The state Supreme Court created caseload standards in 2012 to help ensure that criminal defendants receive adequate representation. In a given year, a public defender can take no more than 150 felony cases, or 400 misdemeanor cases, or 250 juvenile offense cases.

Krzyminski said his roughly 60 attorneys work at or near those thresholds. And he said his office has been unable to meet staffing ratio guidelines that the county commissioners established in 2013. They determine how many investigators, paralegals and other support staff should be on the payroll.

“I’m not opposed to having less cases every year,” Krzyminski said. “That’s a good thing as far as I’m concerned.”

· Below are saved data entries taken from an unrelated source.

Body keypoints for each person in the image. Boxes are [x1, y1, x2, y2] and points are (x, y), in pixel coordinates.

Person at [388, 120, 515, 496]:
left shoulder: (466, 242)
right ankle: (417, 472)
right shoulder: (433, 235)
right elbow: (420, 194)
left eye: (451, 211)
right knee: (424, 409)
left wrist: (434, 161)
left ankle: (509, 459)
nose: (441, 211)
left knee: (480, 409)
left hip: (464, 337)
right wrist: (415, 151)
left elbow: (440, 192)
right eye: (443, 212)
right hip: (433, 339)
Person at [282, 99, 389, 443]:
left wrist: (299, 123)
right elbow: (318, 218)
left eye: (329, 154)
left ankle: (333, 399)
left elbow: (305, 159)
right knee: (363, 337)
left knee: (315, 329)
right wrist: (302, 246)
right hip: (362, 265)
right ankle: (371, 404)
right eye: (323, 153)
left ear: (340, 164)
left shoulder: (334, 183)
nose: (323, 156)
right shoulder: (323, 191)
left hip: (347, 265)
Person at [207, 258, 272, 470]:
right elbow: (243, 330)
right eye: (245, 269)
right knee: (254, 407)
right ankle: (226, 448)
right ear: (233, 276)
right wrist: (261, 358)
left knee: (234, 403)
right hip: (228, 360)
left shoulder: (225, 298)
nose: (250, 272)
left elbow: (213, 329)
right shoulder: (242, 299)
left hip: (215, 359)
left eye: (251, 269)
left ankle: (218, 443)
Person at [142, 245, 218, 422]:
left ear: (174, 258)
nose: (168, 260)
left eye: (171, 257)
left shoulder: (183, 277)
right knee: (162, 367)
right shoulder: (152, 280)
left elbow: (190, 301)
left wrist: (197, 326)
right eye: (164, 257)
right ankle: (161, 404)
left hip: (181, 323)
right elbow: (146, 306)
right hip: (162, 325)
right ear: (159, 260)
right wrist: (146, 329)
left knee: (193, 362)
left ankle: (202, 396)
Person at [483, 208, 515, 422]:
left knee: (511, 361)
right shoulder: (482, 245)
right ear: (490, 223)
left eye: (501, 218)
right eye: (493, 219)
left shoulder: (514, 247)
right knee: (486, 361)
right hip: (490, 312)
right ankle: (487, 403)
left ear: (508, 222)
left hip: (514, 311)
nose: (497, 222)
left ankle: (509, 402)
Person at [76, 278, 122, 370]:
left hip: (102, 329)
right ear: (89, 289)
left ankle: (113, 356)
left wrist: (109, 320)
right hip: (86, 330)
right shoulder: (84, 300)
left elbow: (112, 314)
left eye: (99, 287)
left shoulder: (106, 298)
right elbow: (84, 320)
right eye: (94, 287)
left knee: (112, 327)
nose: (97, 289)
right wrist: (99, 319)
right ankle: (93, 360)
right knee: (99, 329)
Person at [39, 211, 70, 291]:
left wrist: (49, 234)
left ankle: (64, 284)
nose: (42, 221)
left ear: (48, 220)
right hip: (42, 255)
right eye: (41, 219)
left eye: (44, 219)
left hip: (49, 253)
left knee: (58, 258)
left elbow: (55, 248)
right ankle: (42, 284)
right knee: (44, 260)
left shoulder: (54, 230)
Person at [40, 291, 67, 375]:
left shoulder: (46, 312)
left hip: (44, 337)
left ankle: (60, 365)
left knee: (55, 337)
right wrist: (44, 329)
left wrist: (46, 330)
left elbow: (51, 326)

Fewer suspended license, drug cases

The prosecutor’s office may stop participating in the community re-licensing program, which helps people get their licenses reinstated after they have been charged with third-degree driving with a suspended license. The program, which is run jointly with the city prosecutor’s office, also diverts a large number of those cases away from District Court.

Rather than let those cases clog up the court system, Haskell indicated in his report to the commissioners that his office would no longer prosecute third-degree suspended license charges unless they are accompanied by other charges.

That move would “further require law enforcement to cease citing and referring offenders” for that charge alone, the report states.

Knezovich called the re-licensing program “a horrible program to lose” and said it saves money in the long run by keeping them out of jail.

“Being able to drive and get a job is one of the things that cuts down on crime,” he said. “Anytime you can keep someone out of the system, it saves money.”

The prosecutor’s office also may stop pursuing felony drug-possession charges – except for defendants who have other pending cases or nine or more previous felony convictions. Haskell’s “9-plus” rule, which went into effect last year, says his attorneys can’t negotiate plea deals with such chronic offenders.

Haskell said that if his office stops prosecuting drug-possession charges, “we’re going to have more untreated, drug-addicted people in the community, which all the data shows will result in an increase in property crime.”

Krzyminski, meanwhile, stressed that many drug offenders need treatment, not prison.

“It’s easy to lock people up,” he said. “It’s harder to address the issue so that the problem goes away.”

Deputies need ‘adequate backup’

At the public forum Tuesday evening, the crowd of attendees included dozens of volunteers from SCOPE – the Sheriff Community Oriented Policing Effort – which assists deputies with tasks such as directing traffic at crash scenes.

Clyde Ries, a 79-year-old retired sheriff’s lieutenant, was among those who stood up to address the commissioners from the lectern.

Ries recounted a domestic violence call from 1965, when he was young deputy. The suspect, a much larger man, was drunk and had knocked out his wife. While making the arrest, Ries pinned the man to the ground for nearly a half-hour until he stopped resisting and agreed to get in the patrol car. But the man soon became violent again, leaving Ries with a broken back.

Ries said he still managed to detain the suspect. But he blamed his injury on “inadequate backup” and said the sheriff’s office has been understaffed for decades.

“I know that money is tight, and I appreciate what you’re trying to do here, to keep taxes down,” Ries told the commissioners. “But I strongly urge you, in the future, to add taxes.

“We all want something, but it all costs,” he continued. “If we want better law enforcement in the county, if we want more law enforcement, then we want the sheriff to feel that his people have adequate backup.”